旅への願望が病だとすると、私がそれに冒されたのはいつのことだったのだろう。中学生のころだったろうか。あるいは、高校生のときだったろうか。
過去にさかのぼってゆっくり考えていくと、ひとつの光景に出会う。小さな商店が軒を連ね、その前を歩いている通行人に、ダミ声の男たちが呼び込みをしている……。
(引用/「旅する力・深夜特急ノート」20〜21、第一章「旅という病」「その小さな旅がすべての始まりだったのかもしれない」より)
旅…という事に憧れを抱いたのは、いつの事だろう。
少なくとも小学生になった頃には、「旅に出る」という事に強い憧れを持っていた。
電車が好き…という、男の子なら多かれ少なかれ持つ嗜好が、より濃厚に出やすい環境にいたというのは、大きな理由のひとつだろう。

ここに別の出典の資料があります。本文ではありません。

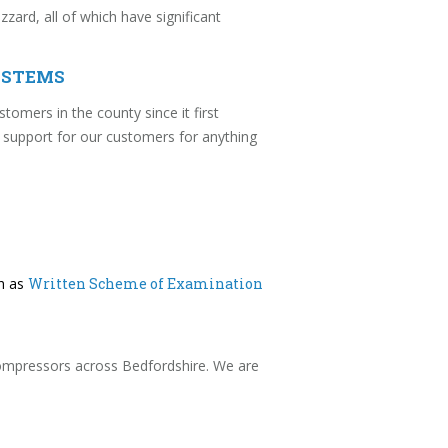
ard, all of which have significant
YSTEMS
stomers in the county since it first
 support for our customers for anything
ch as
Written Scheme of Examination
 compressors across Bedfordshire. We are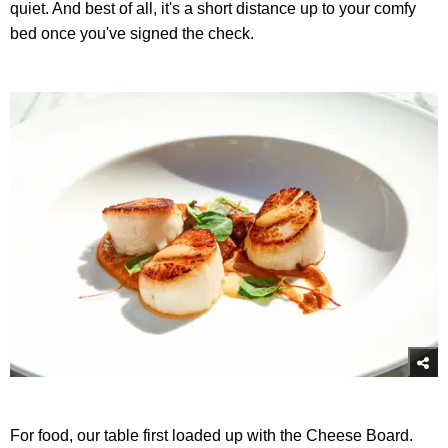
quiet. And best of all, it's a short distance up to your comfy
bed once you've signed the check.
For food, our table first loaded up with the Cheese Board.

もう、電車が通るたびに家が揺れるような国鉄の線路沿いに住み、「電車」という乗り物を当たり前に目にし、だから遊びの中に電車が普通に存在した。
その電車に乗ればうんと遠くまで行けるんだ…という思いは早くから持っていたし、電車に乗って、今まで見たことのない、新しい景色に触れたいと思うようになるのに、そんなに時間はかからなかったように記憶している。